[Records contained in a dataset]
Segment Open
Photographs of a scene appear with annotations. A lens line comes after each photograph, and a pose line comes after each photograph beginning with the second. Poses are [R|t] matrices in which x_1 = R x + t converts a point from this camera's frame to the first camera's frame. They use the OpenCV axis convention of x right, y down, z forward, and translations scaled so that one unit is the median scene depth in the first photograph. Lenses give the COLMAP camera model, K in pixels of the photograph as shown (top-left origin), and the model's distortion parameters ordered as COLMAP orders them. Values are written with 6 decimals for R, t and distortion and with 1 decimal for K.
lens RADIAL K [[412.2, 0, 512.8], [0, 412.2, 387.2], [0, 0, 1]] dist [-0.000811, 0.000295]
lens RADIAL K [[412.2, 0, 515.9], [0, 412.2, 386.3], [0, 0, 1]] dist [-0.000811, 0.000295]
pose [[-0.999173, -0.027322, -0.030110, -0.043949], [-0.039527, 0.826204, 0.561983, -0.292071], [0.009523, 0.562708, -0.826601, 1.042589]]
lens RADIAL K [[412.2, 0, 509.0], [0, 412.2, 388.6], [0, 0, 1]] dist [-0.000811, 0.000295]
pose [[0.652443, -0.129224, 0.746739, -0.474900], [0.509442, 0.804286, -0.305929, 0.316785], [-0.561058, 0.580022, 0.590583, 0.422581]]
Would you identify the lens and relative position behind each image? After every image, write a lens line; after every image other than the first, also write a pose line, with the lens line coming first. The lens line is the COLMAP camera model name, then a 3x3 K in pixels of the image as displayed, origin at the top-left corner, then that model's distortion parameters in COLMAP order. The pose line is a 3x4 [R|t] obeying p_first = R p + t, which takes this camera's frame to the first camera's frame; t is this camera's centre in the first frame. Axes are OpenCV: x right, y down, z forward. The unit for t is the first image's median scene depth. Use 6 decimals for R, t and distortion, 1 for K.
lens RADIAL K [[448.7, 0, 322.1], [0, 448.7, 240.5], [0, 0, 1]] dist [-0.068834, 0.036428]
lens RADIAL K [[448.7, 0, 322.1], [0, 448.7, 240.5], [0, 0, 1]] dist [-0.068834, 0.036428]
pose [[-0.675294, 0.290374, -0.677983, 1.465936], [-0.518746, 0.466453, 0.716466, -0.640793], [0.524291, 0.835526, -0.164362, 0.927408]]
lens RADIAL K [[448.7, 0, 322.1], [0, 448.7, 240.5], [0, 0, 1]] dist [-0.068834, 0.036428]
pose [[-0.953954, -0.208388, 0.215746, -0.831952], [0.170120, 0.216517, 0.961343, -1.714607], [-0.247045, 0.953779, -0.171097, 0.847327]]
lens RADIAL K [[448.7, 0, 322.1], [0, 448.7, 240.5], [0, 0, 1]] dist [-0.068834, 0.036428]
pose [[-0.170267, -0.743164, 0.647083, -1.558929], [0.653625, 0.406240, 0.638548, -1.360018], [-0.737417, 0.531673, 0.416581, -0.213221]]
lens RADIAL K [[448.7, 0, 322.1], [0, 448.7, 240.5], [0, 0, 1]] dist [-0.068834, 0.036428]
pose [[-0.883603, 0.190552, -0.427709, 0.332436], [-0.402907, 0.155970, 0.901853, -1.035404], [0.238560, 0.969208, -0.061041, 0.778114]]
Segment Closed
> Work to be completed
Reproduce the records word for word.

> Answer to the problem
Photographs of a scene appear with annotations. A lens line comes after each photograph, and a pose line comes after each photograph beginning with the second. Poses are [R|t] matrices in which x_1 = R x + t converts a point from this camera's frame to the first camera's frame. They use the OpenCV axis convention of x right, y down, z forward, and translations scaled so that one unit is the median scene depth in the first photograph. Lenses give the COLMAP camera model, K in pixels of the photograph as shown (top-left origin), and the model's distortion parameters ordered as COLMAP orders them. Values are written with 6 decimals for R, t and distortion and with 1 decimal for K.
lens RADIAL K [[412.2, 0, 512.8], [0, 412.2, 387.2], [0, 0, 1]] dist [-0.000811, 0.000295]
lens RADIAL K [[412.2, 0, 515.9], [0, 412.2, 386.3], [0, 0, 1]] dist [-0.000811, 0.000295]
pose [[-0.999173, -0.027322, -0.030110, -0.043949], [-0.039527, 0.826204, 0.561983, -0.292071], [0.009523, 0.562708, -0.826601, 1.042589]]
lens RADIAL K [[412.2, 0, 509.0], [0, 412.2, 388.6], [0, 0, 1]] dist [-0.000811, 0.000295]
pose [[0.652443, -0.129224, 0.746739, -0.474900], [0.509442, 0.804286, -0.305929, 0.316785], [-0.561058, 0.580022, 0.590583, 0.422581]]
Would you identify the lens and relative position behind each image? After every image, write a lens line; after every image other than the first, also write a pose line, with the lens line coming first. The lens line is the COLMAP camera model name, then a 3x3 K in pixels of the image as displayed, origin at the top-left corner, then that model's distortion parameters in COLMAP order. The pose line is a 3x4 [R|t] obeying p_first = R p + t, which takes this camera's frame to the first camera's frame; t is this camera's centre in the first frame. Axes are OpenCV: x right, y down, z forward. The unit for t is the first image's median scene depth. Use 6 decimals for R, t and distortion, 1 for K.
lens RADIAL K [[448.7, 0, 322.1], [0, 448.7, 240.5], [0, 0, 1]] dist [-0.068834, 0.036428]
lens RADIAL K [[448.7, 0, 322.1], [0, 448.7, 240.5], [0, 0, 1]] dist [-0.068834, 0.036428]
pose [[-0.675294, 0.290374, -0.677983, 1.465936], [-0.518746, 0.466453, 0.716466, -0.640793], [0.524291, 0.835526, -0.164362, 0.927408]]
lens RADIAL K [[448.7, 0, 322.1], [0, 448.7, 240.5], [0, 0, 1]] dist [-0.068834, 0.036428]
pose [[-0.953954, -0.208388, 0.215746, -0.831952], [0.170120, 0.216517, 0.961343, -1.714607], [-0.247045, 0.953779, -0.171097, 0.847327]]
lens RADIAL K [[448.7, 0, 322.1], [0, 448.7, 240.5], [0, 0, 1]] dist [-0.068834, 0.036428]
pose [[-0.170267, -0.743164, 0.647083, -1.558929], [0.653625, 0.406240, 0.638548, -1.360018], [-0.737417, 0.531673, 0.416581, -0.213221]]
lens RADIAL K [[448.7, 0, 322.1], [0, 448.7, 240.5], [0, 0, 1]] dist [-0.068834, 0.036428]
pose [[-0.883603, 0.190552, -0.427709, 0.332436], [-0.402907, 0.155970, 0.901853, -1.035404], [0.238560, 0.969208, -0.061041, 0.778114]]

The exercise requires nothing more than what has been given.